* _DIRECTIONS_:
Restate word for word only the lines from the one with "cutting board: present" through the end of the records; no pictures belong in the copy.

* _THE DATA_:

----------

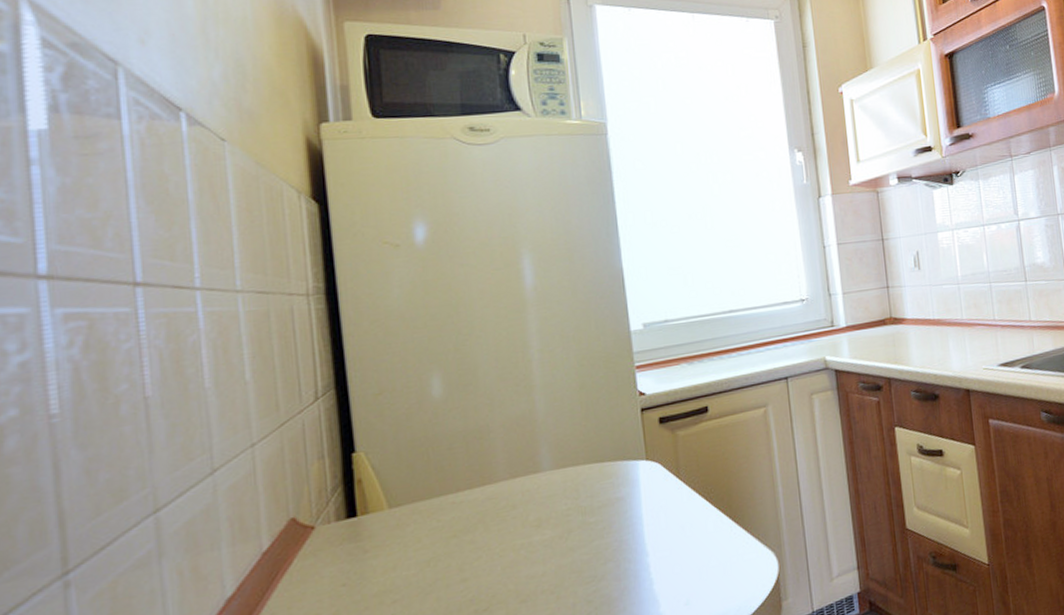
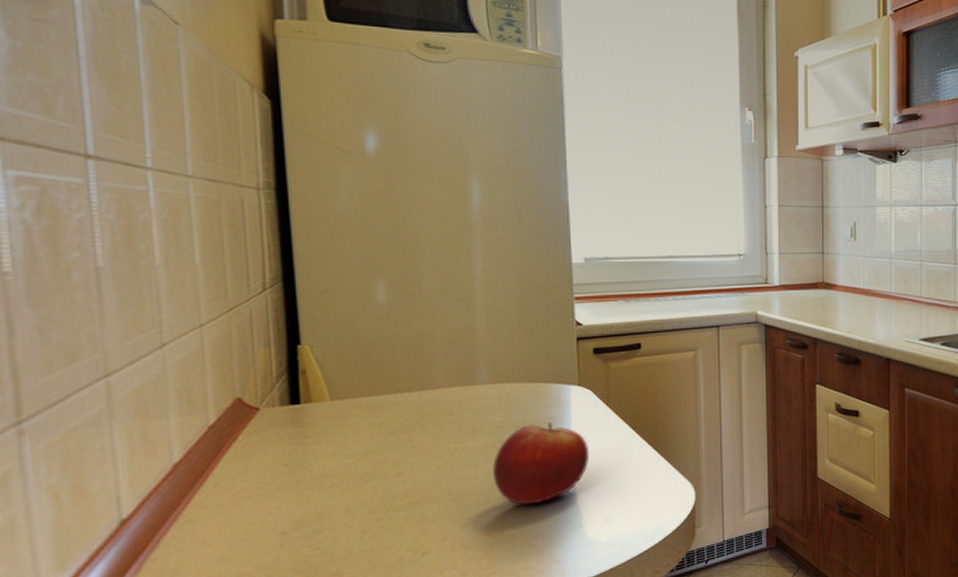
fruit: none [560,504,664,599] -> present [492,423,590,505]

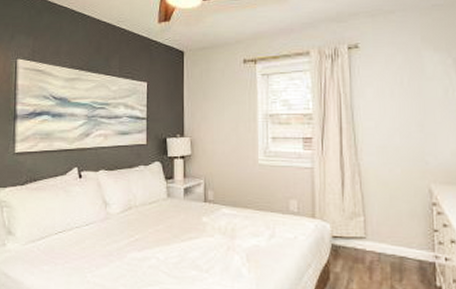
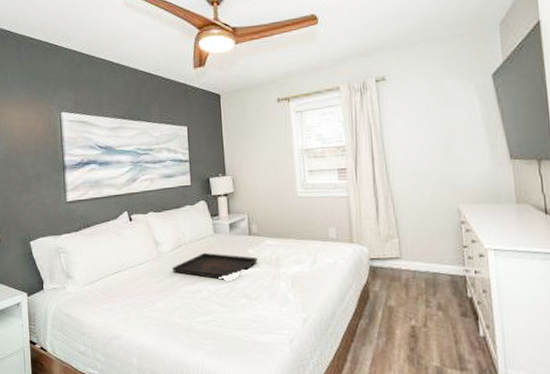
serving tray: none [119,217,213,248] -> present [171,252,258,280]

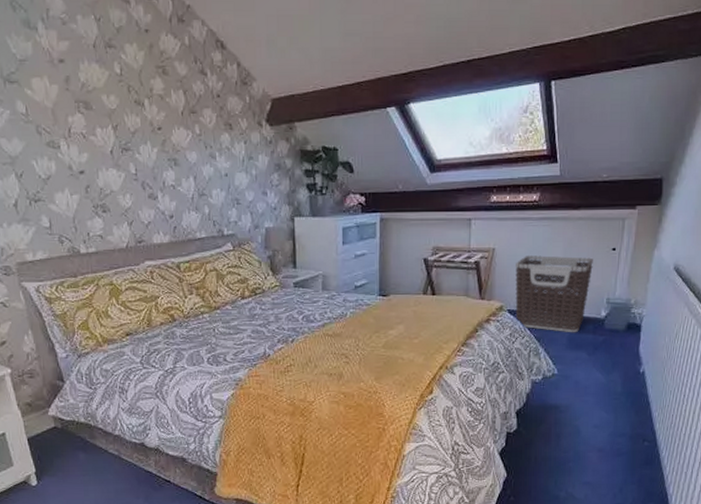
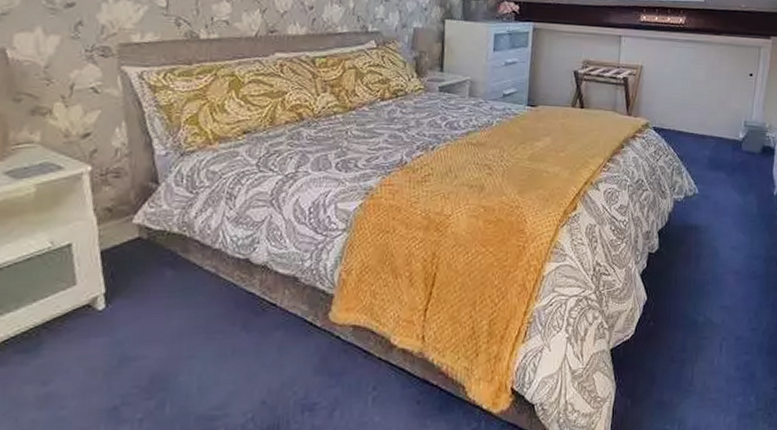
clothes hamper: present [515,255,593,333] -> none [660,75,733,154]

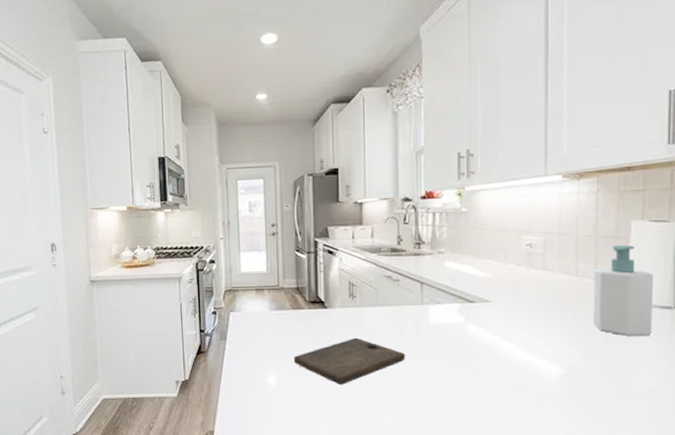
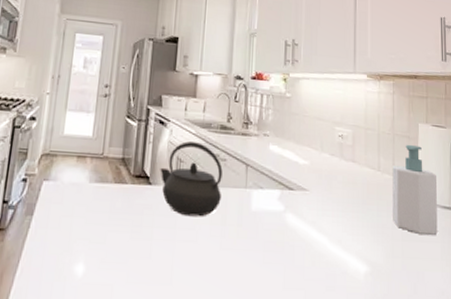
cutting board: present [293,337,406,386] -> none [107,220,227,279]
kettle: none [333,267,397,333] -> present [160,141,223,217]

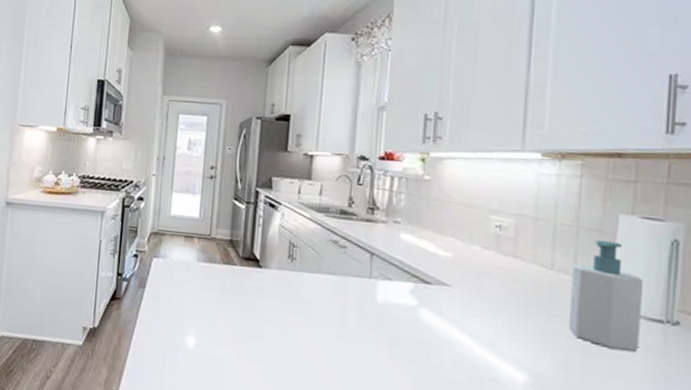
kettle: present [160,141,223,217] -> none [270,226,342,304]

----------

* _RESULT FOR THIS TASK_:
cutting board: present [293,337,406,386] -> none [107,220,227,279]
kettle: none [333,267,397,333] -> present [160,141,223,217]

kettle: present [160,141,223,217] -> none [270,226,342,304]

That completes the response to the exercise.